While Ranu and his team tweaked and fine-tuned the recipe for two years, the Master Distiller credits the selection of the final recipe to his wife, Michelle, the distillery’s official Arbiter of Flavour. “Her palate is extraordinary,” Ranu adds and tells the story where Michelle chose Springbank 18 as the best of the bunch in a blind tasting at the Bothy on one of their first dates. Impressive, considering this was her introduction to the world of Scotch whisky.

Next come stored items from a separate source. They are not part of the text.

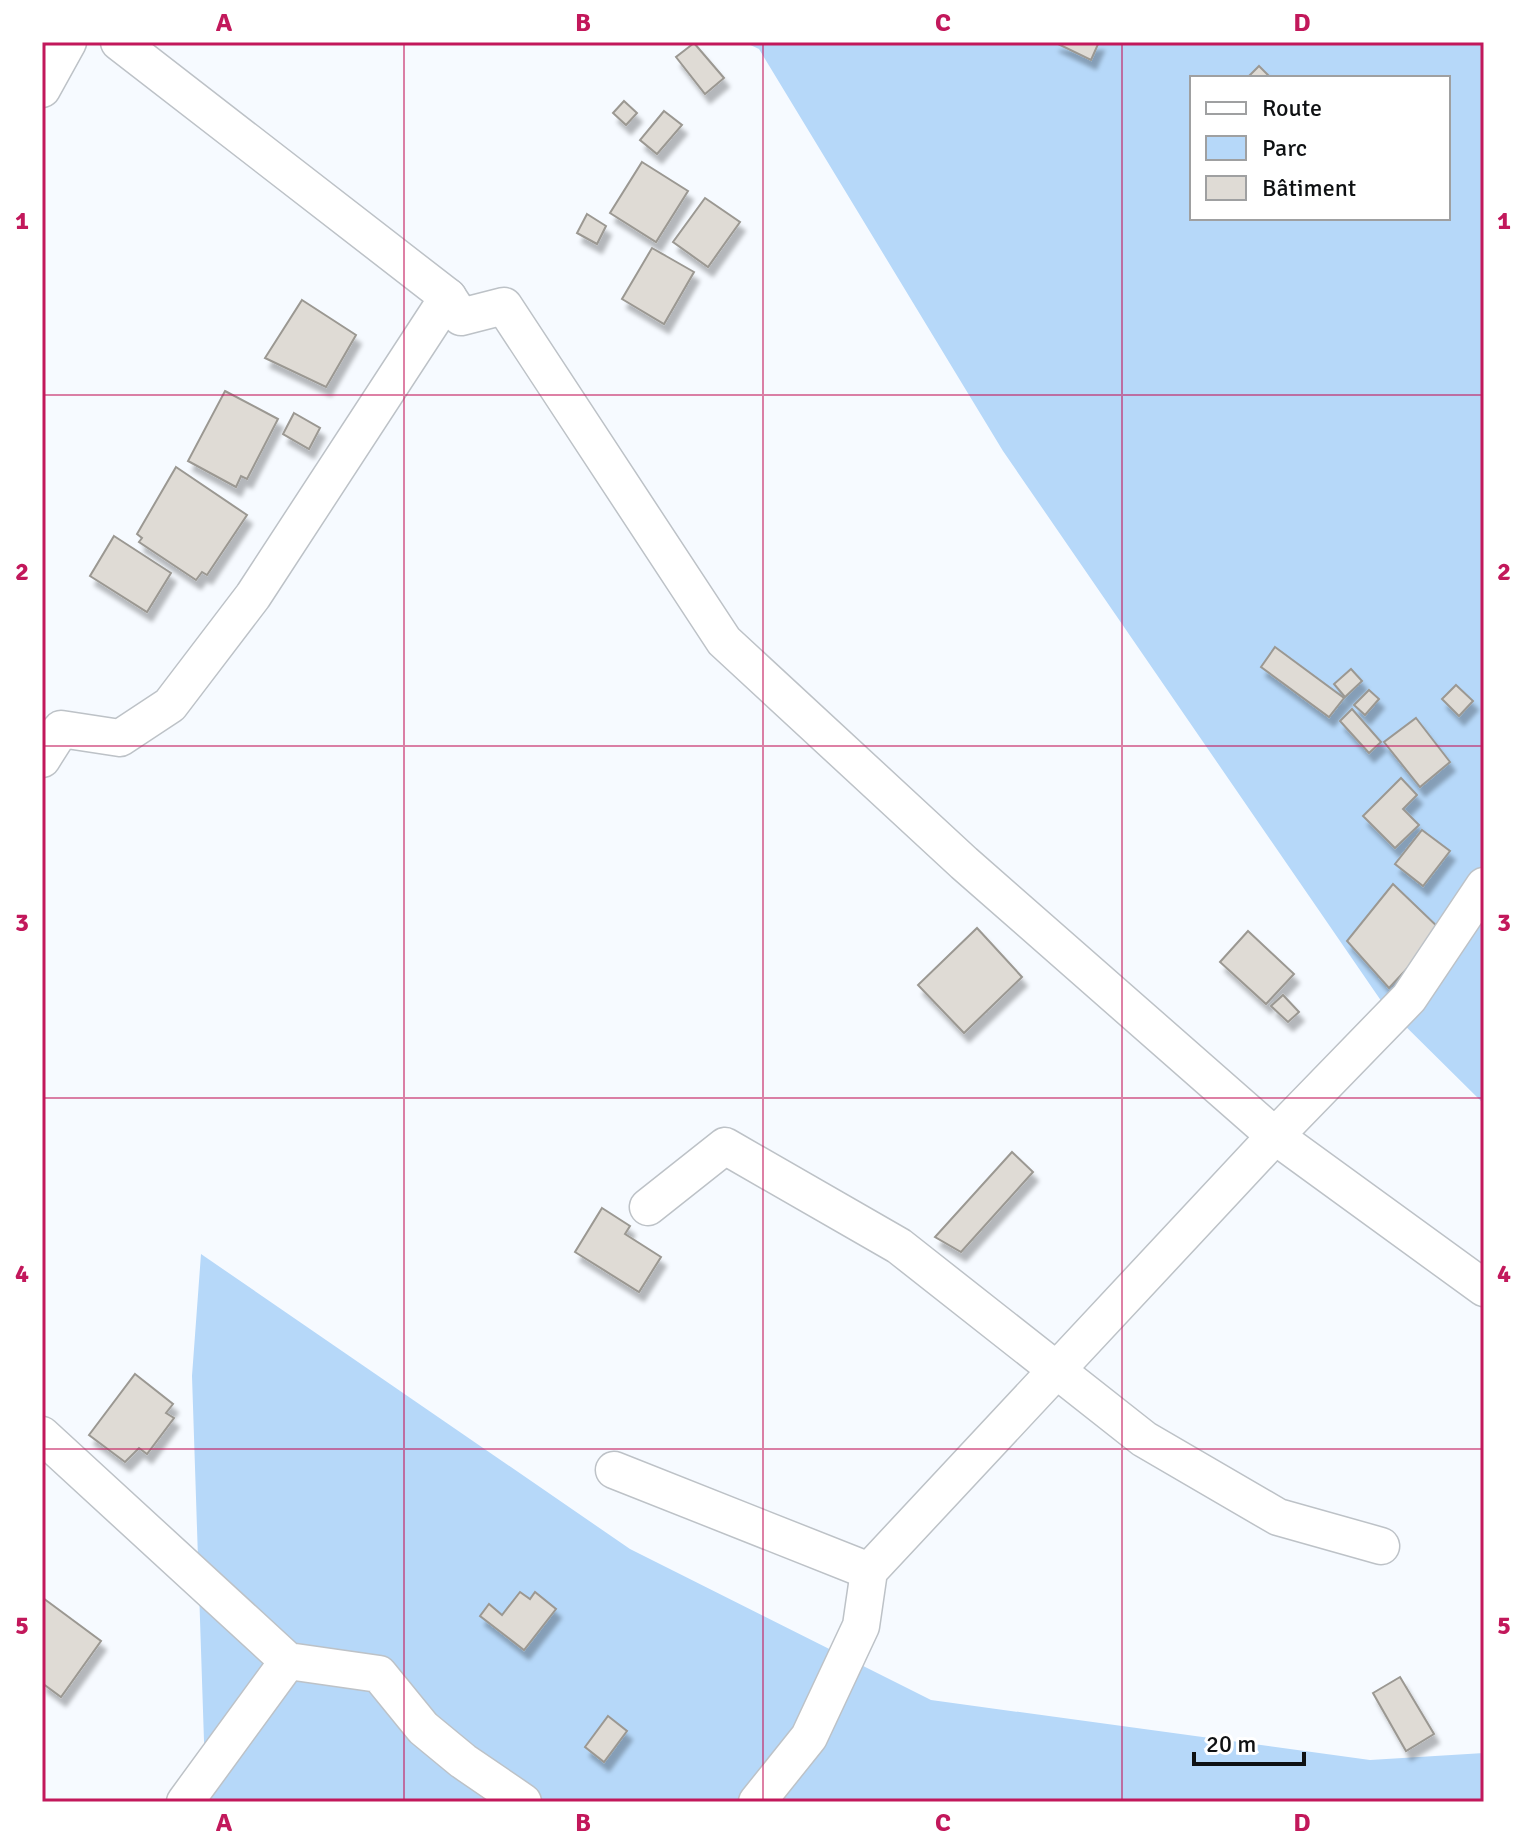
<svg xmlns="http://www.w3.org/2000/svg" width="1526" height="1844" font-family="Signika,sans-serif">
<defs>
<filter id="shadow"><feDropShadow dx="5" dy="9" stdDeviation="2" flood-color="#0004"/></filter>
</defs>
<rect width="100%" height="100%" fill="#f6faff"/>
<g fill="#b6d8f9" fill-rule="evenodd">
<path d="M744,42H1484V1104L1384,1005L1003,451L759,49ZM1192,78H1448V218H1192Z"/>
<polygon points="201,1254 630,1549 931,1700 1370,1760 1484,1753 1484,1802 206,1802 192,1376"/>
</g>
<g fill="#dfdbd5" stroke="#9b9892" stroke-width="2" filter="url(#shadow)">
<polygon points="1054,42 1099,42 1091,60"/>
<polygon points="694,43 724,78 705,94 676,57"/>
<polygon points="1259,66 1271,78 1247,78"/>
<polygon points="624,101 637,113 626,125 613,113"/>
<polygon points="664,111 682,125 657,154 640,140"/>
<polygon points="642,162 688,191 656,242 610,213"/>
<polygon points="705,198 740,222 708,267 673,242"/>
<polygon points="587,214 606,226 597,244 577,233"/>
<polygon points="652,248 694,272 664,324 622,299"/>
<polygon points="302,300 356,335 326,387 265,358"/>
<polygon points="225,391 278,419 247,479 241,476 236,487 188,461"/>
<polygon points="294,413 320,428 309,449 283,434"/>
<polygon points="176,467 247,515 207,575 202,572 196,580 139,542 142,538 137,534"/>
<polygon points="114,536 171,573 147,612 90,576"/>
<polygon points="1275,647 1344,698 1329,717 1261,667"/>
<polygon points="1351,669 1362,681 1345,697 1334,684"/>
<polygon points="1456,685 1473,701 1459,716 1442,699"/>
<polygon points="1369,690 1379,699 1365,715 1354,705"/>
<polygon points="1352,709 1381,742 1369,753 1340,721"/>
<polygon points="1416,718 1450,762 1420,787 1384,742"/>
<polygon points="1401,778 1417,795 1403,809 1419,825 1395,848 1363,816"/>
<polygon points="1422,830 1450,851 1423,886 1395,864"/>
<polygon points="1393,884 1442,931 1389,988 1347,941"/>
<polygon points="977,928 1022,977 964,1033 918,985"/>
<polygon points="1248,931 1294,974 1266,1004 1220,962"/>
<polygon points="1283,995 1299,1012 1288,1022 1271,1006"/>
<polygon points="1012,1152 1033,1172 961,1252 935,1237"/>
<polygon points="602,1208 630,1226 625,1234 661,1257 639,1292 575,1252"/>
<polygon points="135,1374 173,1404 166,1413 174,1418 147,1454 139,1448 125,1462 89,1435"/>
<polygon points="520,1592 530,1599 535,1592 556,1609 524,1650 480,1616 489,1604 502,1615"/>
<polygon points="43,1598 101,1641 61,1697 42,1683"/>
<polygon points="1400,1677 1434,1734 1406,1751 1373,1693"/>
<polygon points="608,1716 627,1731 604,1762 585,1747"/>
</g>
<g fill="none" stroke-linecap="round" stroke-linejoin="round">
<defs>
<g id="minor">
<polyline points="119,42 448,297"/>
<polyline points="42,89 68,42"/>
<polyline points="42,759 61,729 120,738 170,705 253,596 448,297 461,317 504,306 724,641 964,863 1275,1136 1484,1288"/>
<polyline points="648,1207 725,1146 899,1246 1144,1439 1278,1517 1381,1546"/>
<polyline points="42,1435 288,1661 379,1674 423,1728 463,1761 523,1802"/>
<polyline points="614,1470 869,1571"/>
<polyline points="185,1802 288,1661"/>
<polyline points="757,1802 809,1737 861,1626 869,1571 1275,1136 1409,998 1484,886"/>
</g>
</defs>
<use href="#minor" stroke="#bdc2c7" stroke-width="39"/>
<use href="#minor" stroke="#fff" stroke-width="36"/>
</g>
<path fill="none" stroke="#c2185b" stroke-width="2" stroke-opacity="0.55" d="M404,42V1802M763,42V1802M1122,42V1802M42,395H1484M42,746H1484M42,1098H1484M42,1449H1484"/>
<rect width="1526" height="1844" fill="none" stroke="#ffffff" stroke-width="88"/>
<rect x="1190" y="76" width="260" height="144" fill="#ffffff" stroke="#9fa0a1" stroke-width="2"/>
<rect x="1206" y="102" width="40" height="12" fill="#ffffff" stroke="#9fa0a1" stroke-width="2"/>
<text x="1262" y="116" font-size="24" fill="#0f1113">Route</text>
<rect x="1206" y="136" width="40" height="24" fill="#b6d8f9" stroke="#9fa0a1" stroke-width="2"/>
<text x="1262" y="156" font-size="24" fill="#0f1113">Parc</text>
<rect x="1206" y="176" width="40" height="24" fill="#dfdbd5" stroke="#9fa0a1" stroke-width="2"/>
<text x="1262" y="196" font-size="24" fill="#0f1113">Bâtiment</text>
<path d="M1194 1752v12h110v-12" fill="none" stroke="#0f1113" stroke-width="4"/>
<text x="1206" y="1752" font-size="24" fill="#0f1113" stroke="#ffffff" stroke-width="6" paint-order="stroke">20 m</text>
<rect x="44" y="44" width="1438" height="1756" fill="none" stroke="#c2185b" stroke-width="3"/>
<g font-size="26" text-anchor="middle" font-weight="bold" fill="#c2185b">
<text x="224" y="31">A</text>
<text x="583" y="31">B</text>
<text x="943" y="31">C</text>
<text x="1302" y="31">D</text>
<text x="22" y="229">1</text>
<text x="1504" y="229">1</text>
<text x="22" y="580">2</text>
<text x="1504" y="580">2</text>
<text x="22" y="931">3</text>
<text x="1504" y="931">3</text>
<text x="22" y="1282">4</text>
<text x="1504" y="1282">4</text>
<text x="22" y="1634">5</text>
<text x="1504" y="1634">5</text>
<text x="224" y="1831">A</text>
<text x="583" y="1831">B</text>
<text x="943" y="1831">C</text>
<text x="1302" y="1831">D</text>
</g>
</svg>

Michelle Ranu’s palate will be called upon again for recipe development of a heavily peated single malt whisky that Ranu says will be radically different from any other whisky made in North America. The malt, three times smokier than what is used to make Lagavulin and twice as smoky as what goes into Laphroaig or Ardbeg, arrives from the United Kingdom in February.
Technically, the product will need to age for at least three years before being released as a whisky, but Ranu expects to age it for up to five, depending on how maturation works in this climate.
“We’re not going to rush anything to market if it’s not ready. Anything we release, we are going to be making sure we’re very proud of it and that it’s a high-quality product deserving of the Anohka name.”
Mark your calendars. If Tempest is the harbinger of what’s to come, I’d say we’re in for a whopper of a whisky.
Anohka is having its grand opening this Friday, December 10. Check the website for distillery hours and a list of retailers currently carrying the gin.